A herança maldita da inflação
MARIA INÊS DOLCI
FOLHA DE SÃO PAULO - 21/02/11
O retorno da inflação é o castigo de governos gastadores; contudo, eles fazem, nós pagamos"TEM SEMPRE UM DIA em que a casa cai/ pois vai curtir seu deserto, vai./ Mas deixe a lâmpada acesa/ se algum dia a tristeza quiser entrar." Belíssimos versos da música "Regra Três", de Toquinho e Vinícius de Moraes, sintetizam o que enfrentamos com o retorno da inflação.
Que se alastrou rapidamente enquanto o então presidente Luiz Inácio Lula da Silva se dedicava integralmente a eleger sua sucessora: está nos serviços, na comida, no lazer, nos transportes, na saúde, em tudo, lamentavelmente.
É, sem dúvida, o castigo de governos gastadores, populistas, que pensam no hoje, no agora, parodiando outro gênio da música, Renato Russo, "como se não houvesse amanhã". Castigo, contudo, que é repartido com quem não ordena, não decide, não contrata desbragadamente e não cria factoides em forma de programas de aceleração do crescimento.
Ou seja, "eles" fazem, "nós" pagamos, principalmente o consumidor mais pobre. Porque são os que ganham menos que comprometem a maior parte de sua renda com comida, com transporte coletivo, com saúde e com educação.
Então, dá-se com uma das mãos reajustes reais do salário mínimo, programas de transferência de renda e se retira com outra, pela carestia generalizada.
Apesar disso, enquanto o Banco Central aumenta os juros e o governo federal jura que corta gastos, temos de fazer algo. Não nos esqueçamos de que, pelas redes sociais, o mundo elegeu o presidente do país mais importante (Barack Obama) e apeou do poder, após três décadas, um ditador (Hosni Mubarak).
Em primeiro lugar, temos de boicotar, sempre que possível, empresas e prestadores de serviço que aumentarem preços em 20%, 30% ou 40%. Cartão vermelho para eles, pois a inflação ainda não chegou aos dois dígitos -ao menos oficialmente.
Vamos postergar compras a prazo com juros exorbitantes. Pesquisar preços, hoje, é muito mais fácil do que nos anos 1980 e 1990, quando a inflação era soberana absoluta do mercado. Basta entrar em sites especializados, ou nas próprias lojas virtuais.

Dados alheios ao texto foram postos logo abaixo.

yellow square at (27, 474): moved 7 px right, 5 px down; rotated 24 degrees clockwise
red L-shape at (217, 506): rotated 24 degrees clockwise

Em relação a serviços, a situação é mais complicada. Aí, tem de funcionar a negociação prévia, pois a conta pode ser salgada demais para o seu bolso.
Muita atenção, também, à alimentação fora de casa. Como o custo da carne bovina disparou, é evidente que churrascarias e demais restaurantes os repassaram a seus clientes. Não significa, contudo, que devamos aceitar e torrar o dinheiro tão difícil de ganhar.
Talvez tenhamos de fazer o churrasco em casa, com cortes como a costela bovina, enquanto o preço da picanha passeia na estratosfera.
Compras coletivas, com cautela e sem consumismo, podem ajudar a obter descontos, bônus e outras promoções, com os devidos cuidados.
Denunciar abusos no Twitter, no Facebook e em outras redes sociais também fortaleceria essa reação anti-inflacionária.
É óbvio que não domaremos a inflação sem que os governos federal, estaduais e municipais façam seu trabalho corretamente. Idem os parlamentares e o Judiciário.
Um exemplo: os preços da gasolina são "aditivados" pelo ICMS (Imposto sobre Circulação de Mercadorias e Serviços), pelo PIS (Programa de Integração Social), pela Cofins (Contribuição para o Financiamento da Seguridade Social) e pela Cide (Contribuição de Intervenção no Domínio Econômico).
Quando a cotação do barril de petróleo despencou mundialmente, continuamos pagando caro nos postos de gasolina, financiando a gastança. Então, quem vota em criadores ou aumentadores de impostos é indiretamente responsável pelo crescimento do custo de vida.
Quem paga qualquer preço por um produto e serviço também.
Temos de nos preparar para rebater pressões de reajuste de mensalidades escolares e condomínio.
Se o consumo consciente é atributo da cidadania e da proteção ambiental, em momentos como o que vivemos agora é ainda mais importante gastar com planejamento e com cuidado. O que os senhores do poder não fizeram. Para nós, a verdadeira herança maldita.
*MARIA INÊS DOLCI, 54, advogada formada pela USP com especialização em business, é especialista em direito do consumidor e coordenadora institucional da ProTeste Associação de Consumidores.